Runtime error, GLX?

Hi, on Fedora 10, I can compile opengl code without errors but get the following runtime error. It’s the same error on many different opengl programs and variations that I’ve tried.

X Error of failed request:  BadRequest (invalid request code or no such operation)
  Major opcode of failed request:  143 (GLX)
  Minor opcode of failed request:  19 (X_GLXQueryServerString)
  Serial number of failed request:  12
  Current serial number in output stream:  

Some suggestions would be great.

btw, I get the same error just running glxinfo from the terminal.

Hi,

you should provide more information on your problem.

I don’t know how to solve it but I have also had the same problem, also on Fedora 10.

What GPU do you use?

I had that problem using an ATI Mobility Radeon x1600 at an HP nc8430. This would only happen after installing the ATI’s fglrx driver.
Searched everywhere and found very few possible solutions. The ones I tried didn’t work. In the end, I gave it up and am using Kubuntu.

I guess I will try again on next Fedora release… It was my first time using Fedora and I liked it, just cound’t get past installing ATI driver on it.

Hey,

ATI Radeon 9550. I installed their drivers too. Before that I couldn’t compile the code so amn’t (you know, am not) sure if I had this problem before the driver install.
I’ll quote you a line from a reply to my post on fedoraforum.org:

It’s possible that you may not have hardware 3D acceleration (DRI) enabled in your X server or kernel, and that your code needs it enabled.
Do this in a terminal window:
Code:

xdpyinfo | grep DRI

If it shows “XFree86-DRI” as output, then you have DRI enabled. If it comes back empty, then you don’t have DRI enabled.

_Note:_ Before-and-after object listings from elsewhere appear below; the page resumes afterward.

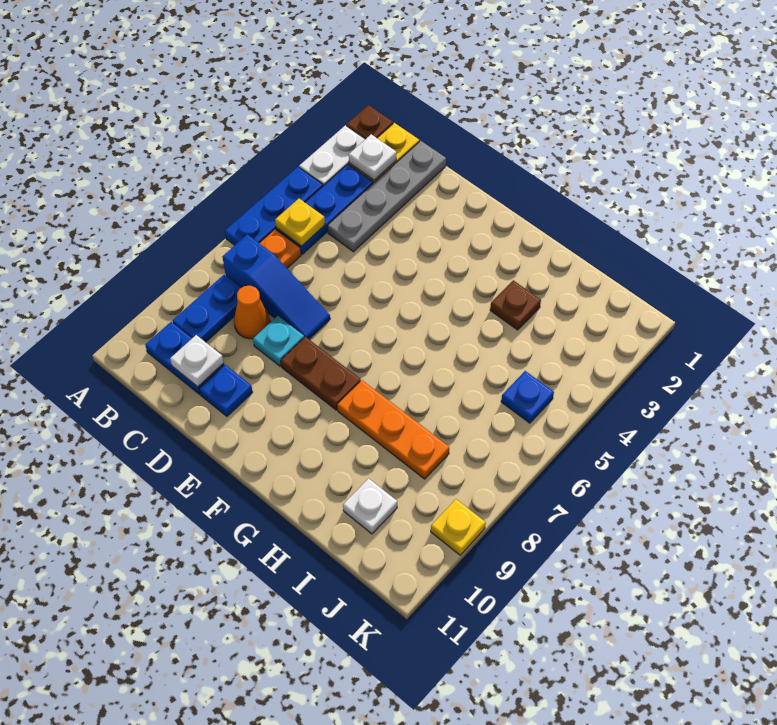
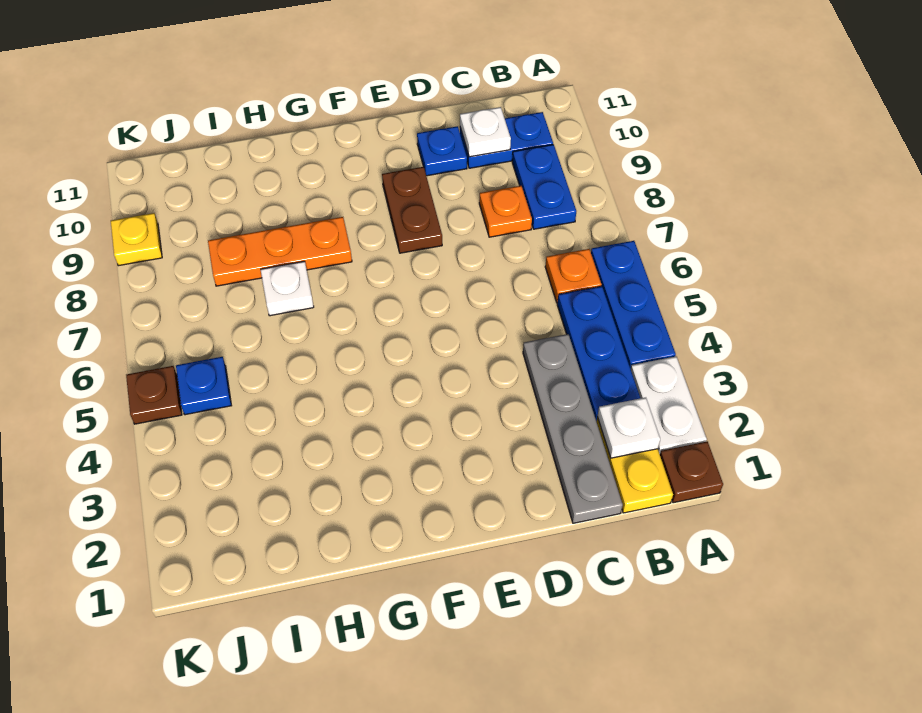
yellow 1x1 plate [275,199,325,246] -> none
blue 1x3 slope [223,235,330,339] -> none
orange 1x1 cone [234,286,270,339] -> orange 1x1 plate [479,186,532,237]
cyan 1x1 plate [253,316,304,366] -> none
brown 1x2 plate [281,337,361,410] -> brown 1x2 plate turned to [382,167,442,253]
brown 1x1 plate [490,280,541,330] -> brown 1x1 plate moved to [126,366,182,424]
white 1x1 plate [343,478,397,534] -> white 1x1 plate moved to [261,261,314,316]

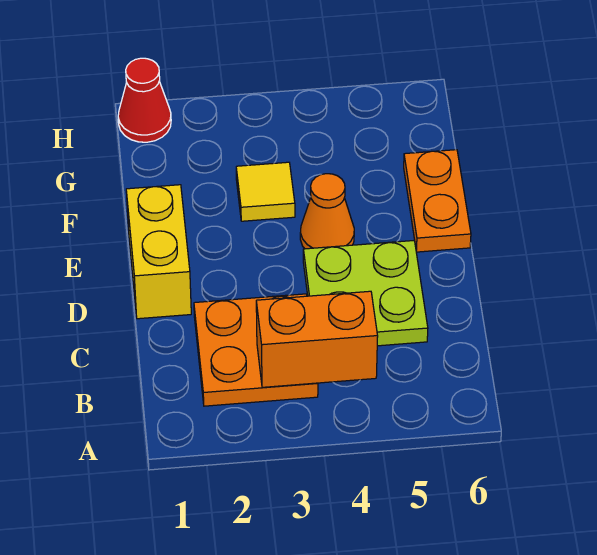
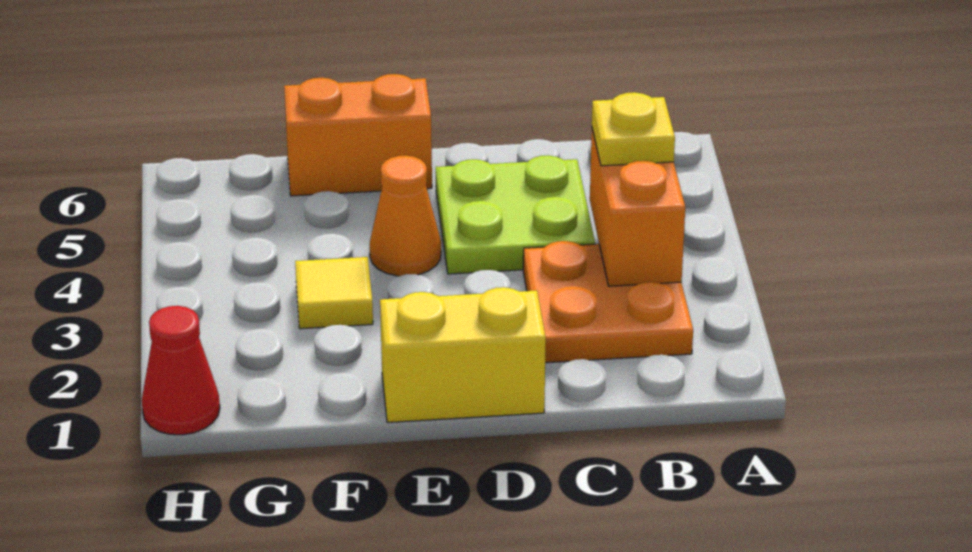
none -> yellow 1x1 plate [592,92,675,166]
orange 1x2 plate [404,150,471,252] -> orange 1x2 brick [284,74,432,196]

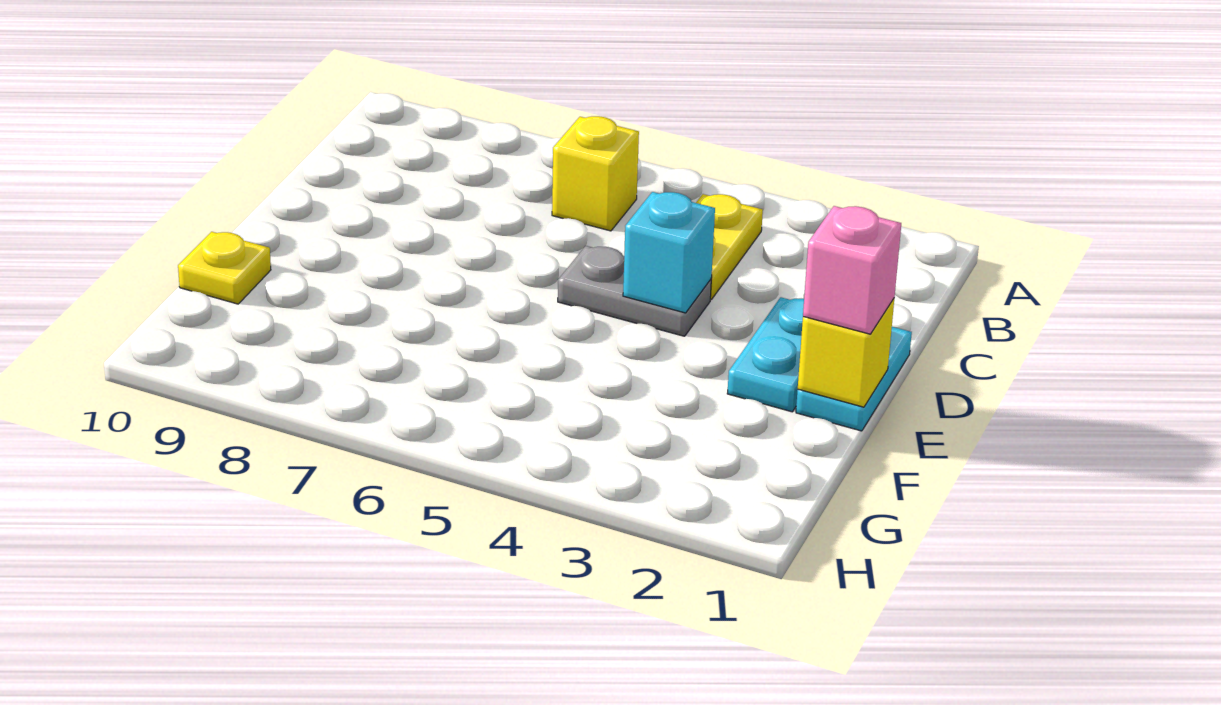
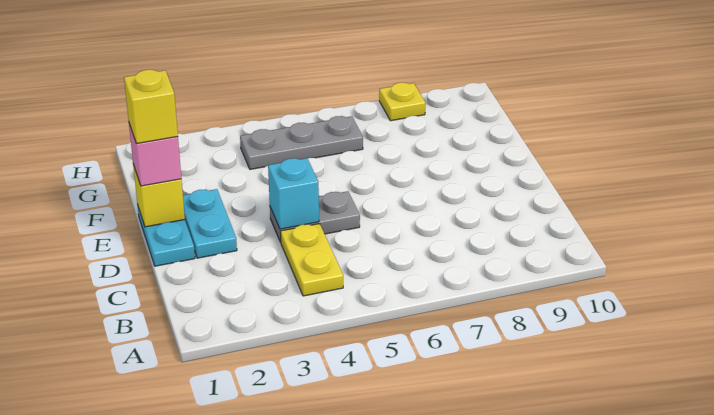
yellow 1x1 brick [552,116,639,231] -> yellow 1x1 brick moved to [124,70,178,144]
yellow 1x1 plate [178,232,271,304] -> yellow 1x1 plate moved to [379,83,425,121]
none -> grey 1x3 plate [240,116,363,169]

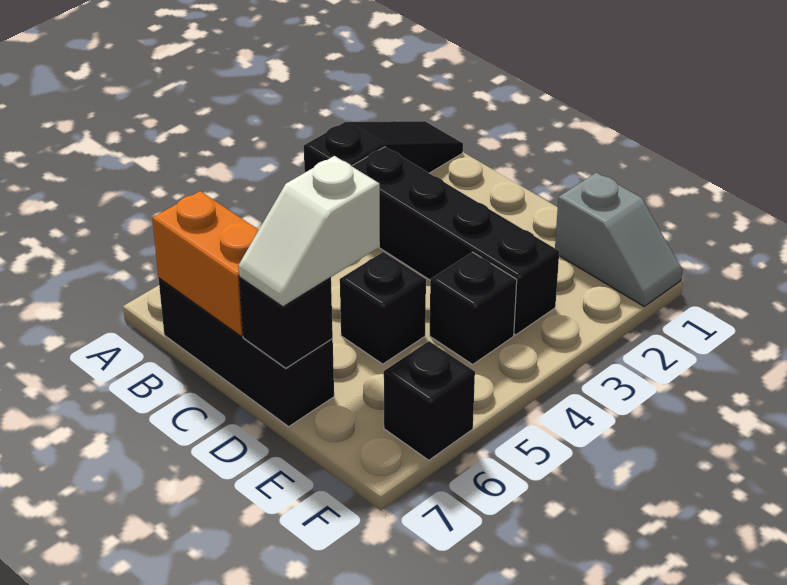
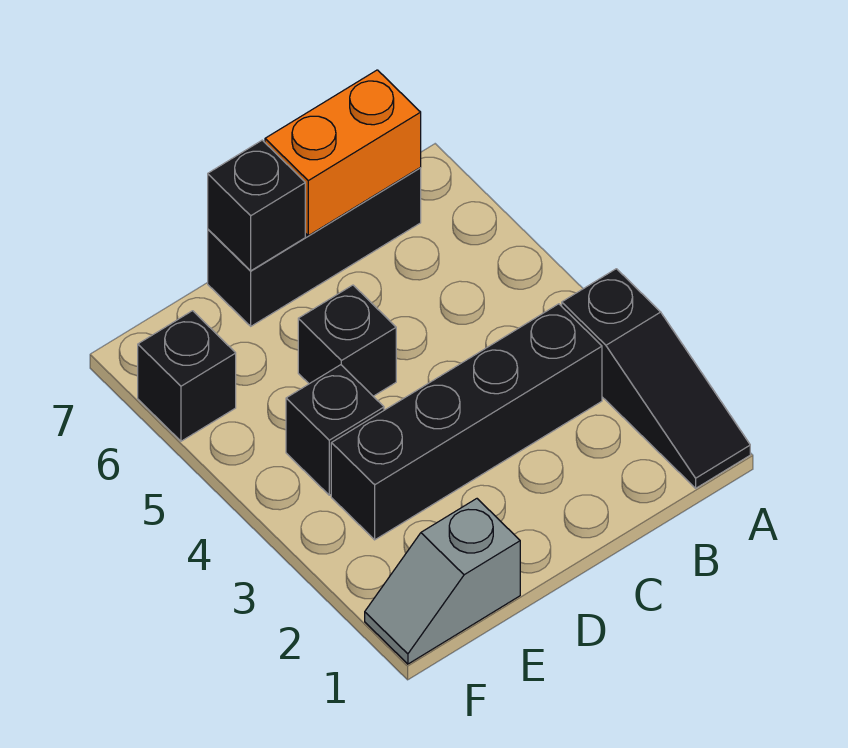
white 1x2 slope [238,156,380,307] -> none

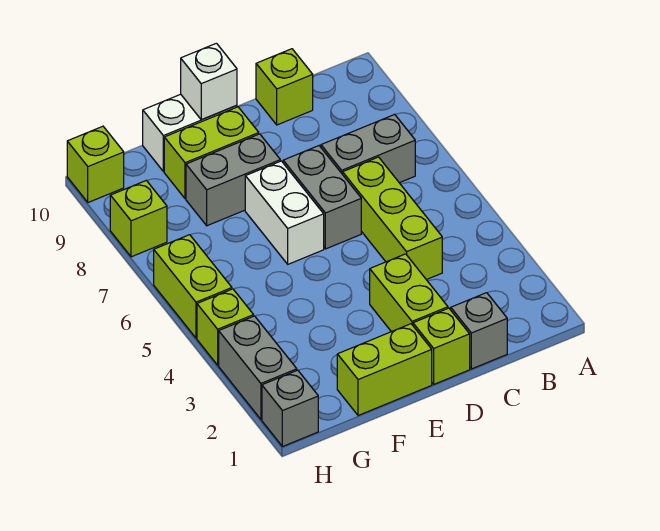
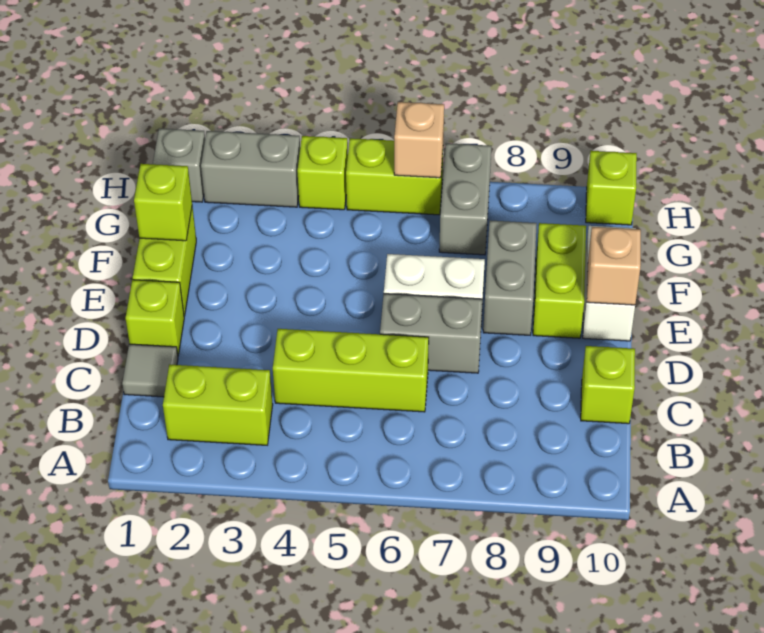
grey 1x2 brick [321,114,415,183] -> grey 1x2 brick moved to [439,143,491,255]
grey 1x1 brick [451,293,507,369] -> grey 1x1 tile [122,344,178,397]
lime 1x2 brick [370,254,448,332] -> lime 1x2 brick moved to [163,365,273,445]
white 1x1 brick [181,43,237,120] -> tan 1x1 brick [587,227,641,305]
none -> tan 1x1 brick [394,102,444,178]
lime 1x1 brick [110,180,167,257] -> lime 1x1 brick moved to [134,164,192,241]

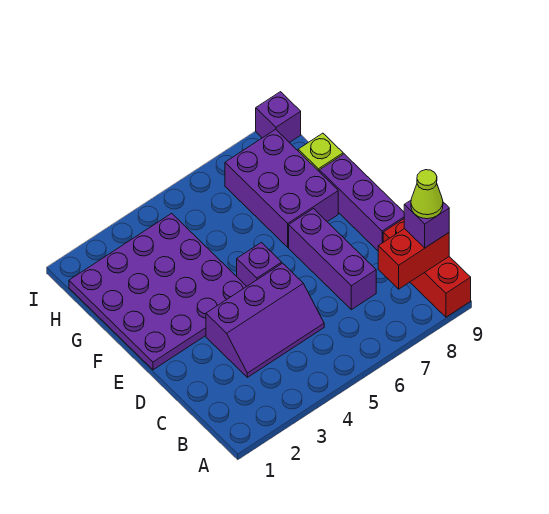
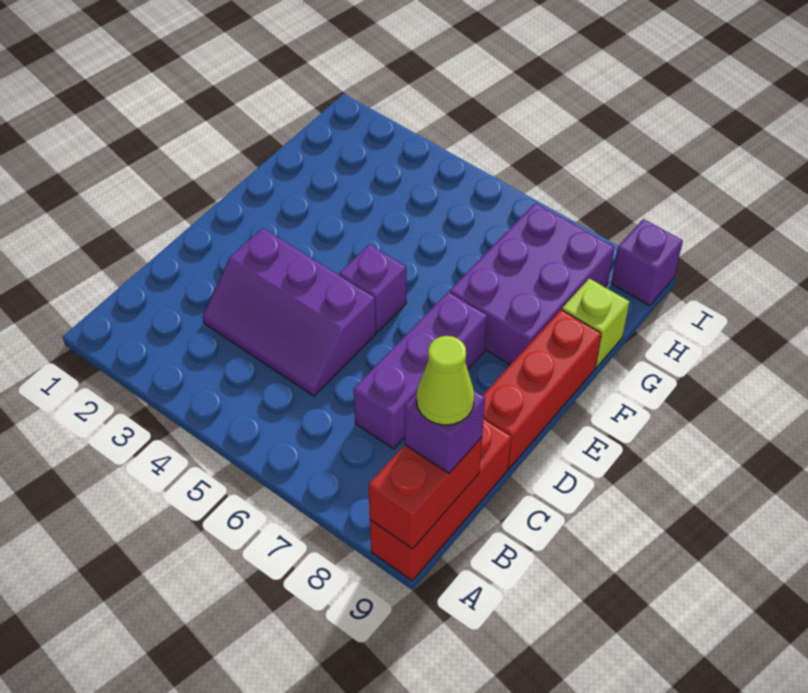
red 1x2 brick [378,229,449,289] -> red 1x2 brick turned to [368,437,482,549]
purple 1x3 brick [319,154,404,251] -> red 1x3 brick [483,310,602,468]
purple 4x4 plate [69,213,247,370] -> none

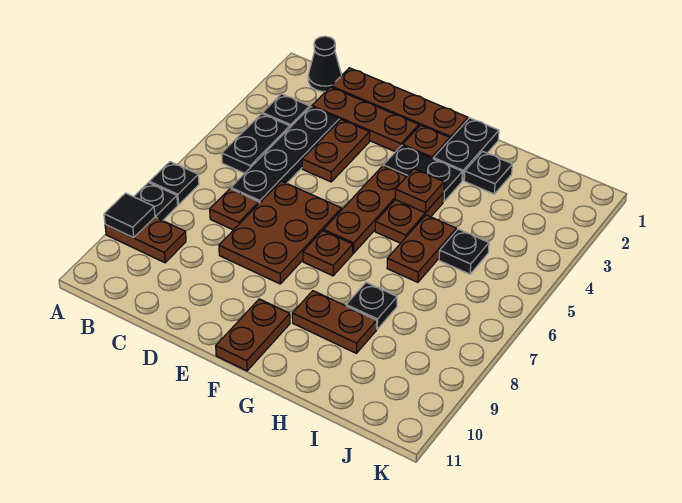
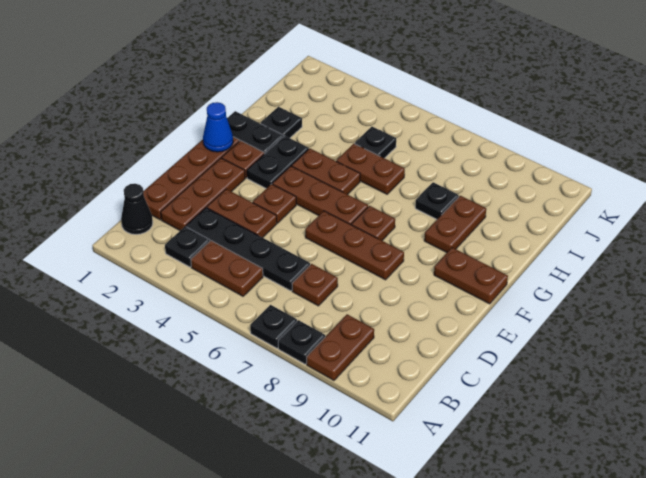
black 1x1 tile [104,193,155,238] -> none
black 1x2 plate [222,114,290,173] -> brown 1x2 plate [191,241,263,296]
brown 2x3 plate [219,181,341,284] -> brown 1x3 plate [305,211,404,280]
none -> blue 1x1 cone [203,102,233,152]
brown 1x1 plate [395,169,444,213] -> brown 1x1 plate moved to [253,184,296,223]

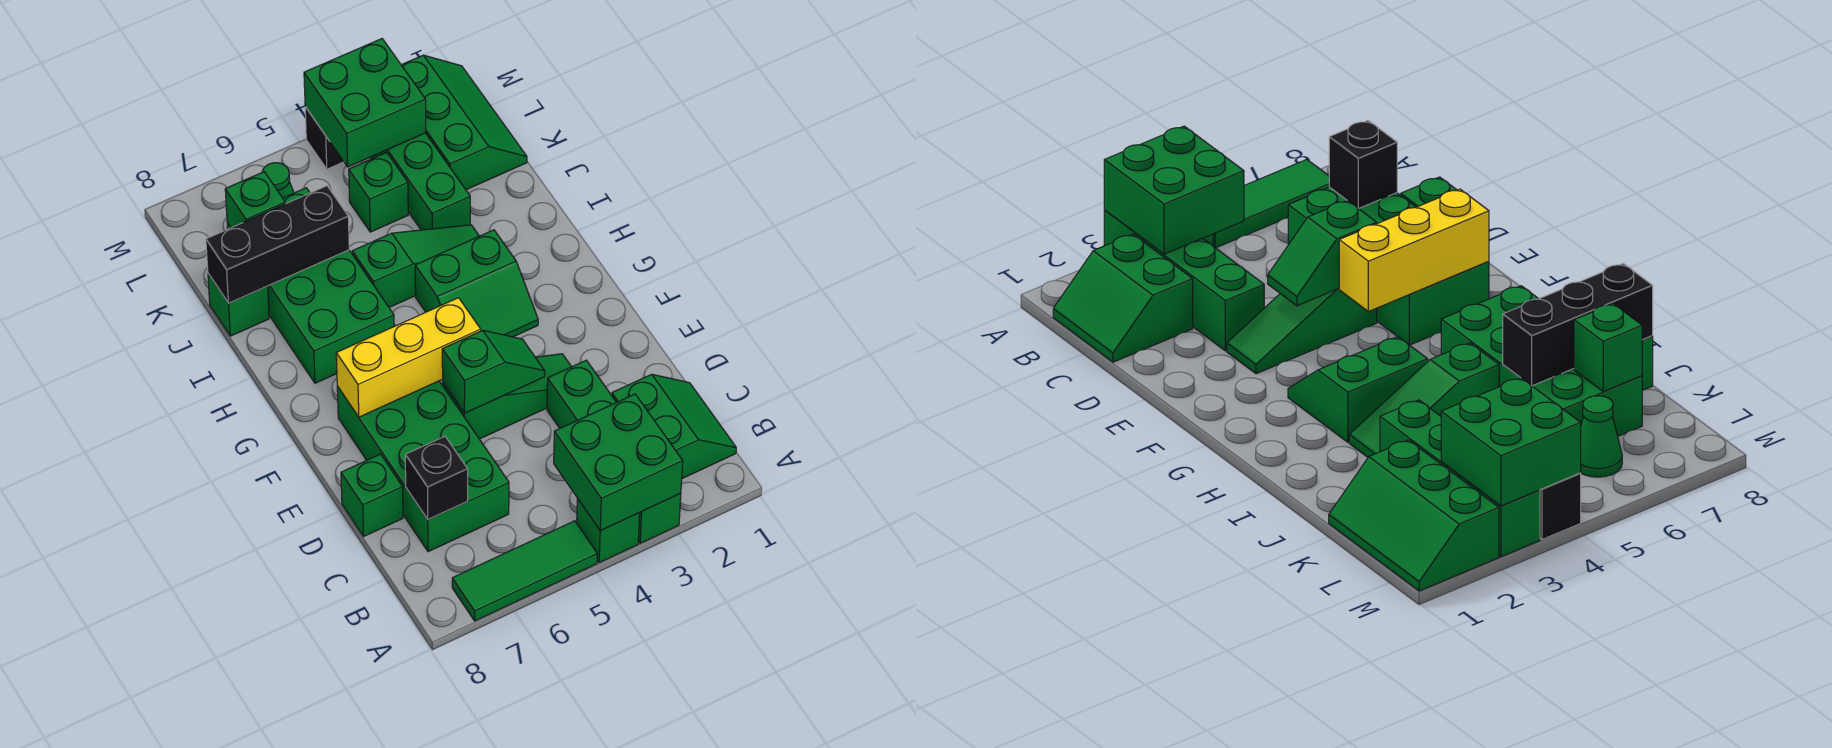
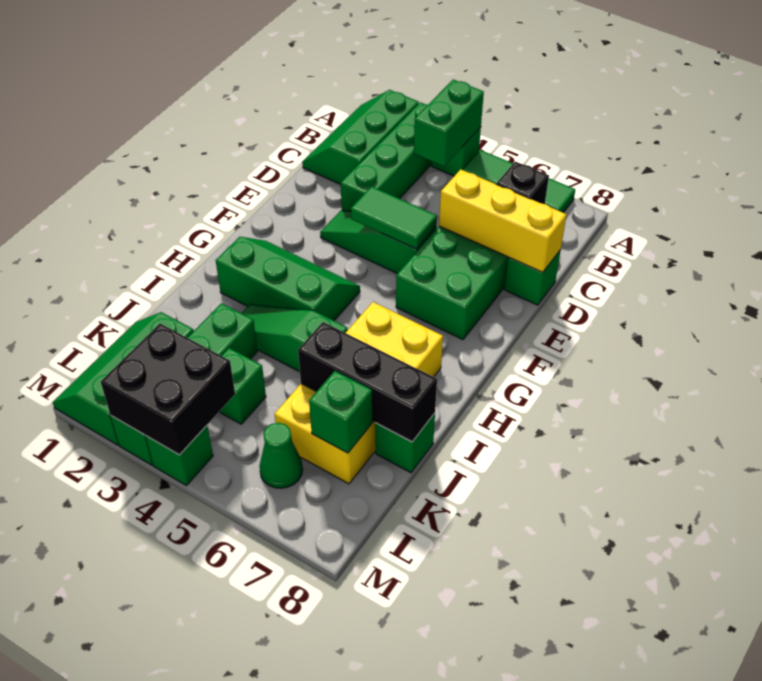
green 2x2 brick [554,394,683,531] -> green 1x2 brick [414,80,484,166]
green 2x2 slope [612,374,736,479] -> green 2x3 slope [302,90,419,184]
green 1x2 slope [442,330,545,413] -> green 1x2 tile [351,187,437,249]
yellow 1x3 brick [336,298,481,417] -> yellow 1x3 brick moved to [439,169,567,272]
green 2x2 slope [415,230,538,337] -> green 2x3 slope [216,237,360,321]
green 2x4 brick [227,188,394,383] -> yellow 2x4 brick [275,302,443,484]
green 2x2 brick [304,39,426,167] -> black 2x2 brick [101,324,235,455]
black 1x1 brick [305,107,344,169] -> green 1x1 brick [146,426,213,486]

I get empty. And am in process of figuring out how to enable DRI. I’ll post it here when I know.

Run ‘cat /var/log/Xorg.0.log | grep dri’. This will give you an idea why you DRI doesn’t get enabledo.

It’s typically a problem with the kernel module - it could be left over from a different driver version, it could be missing a symbol or it could be compiled against different kernel headers than your current kernel.

Yep, did that and it told me the kernel possibly needed updating or some such thing. I was given a link on fedoraforum to this ATI driver install howto and it’s all good.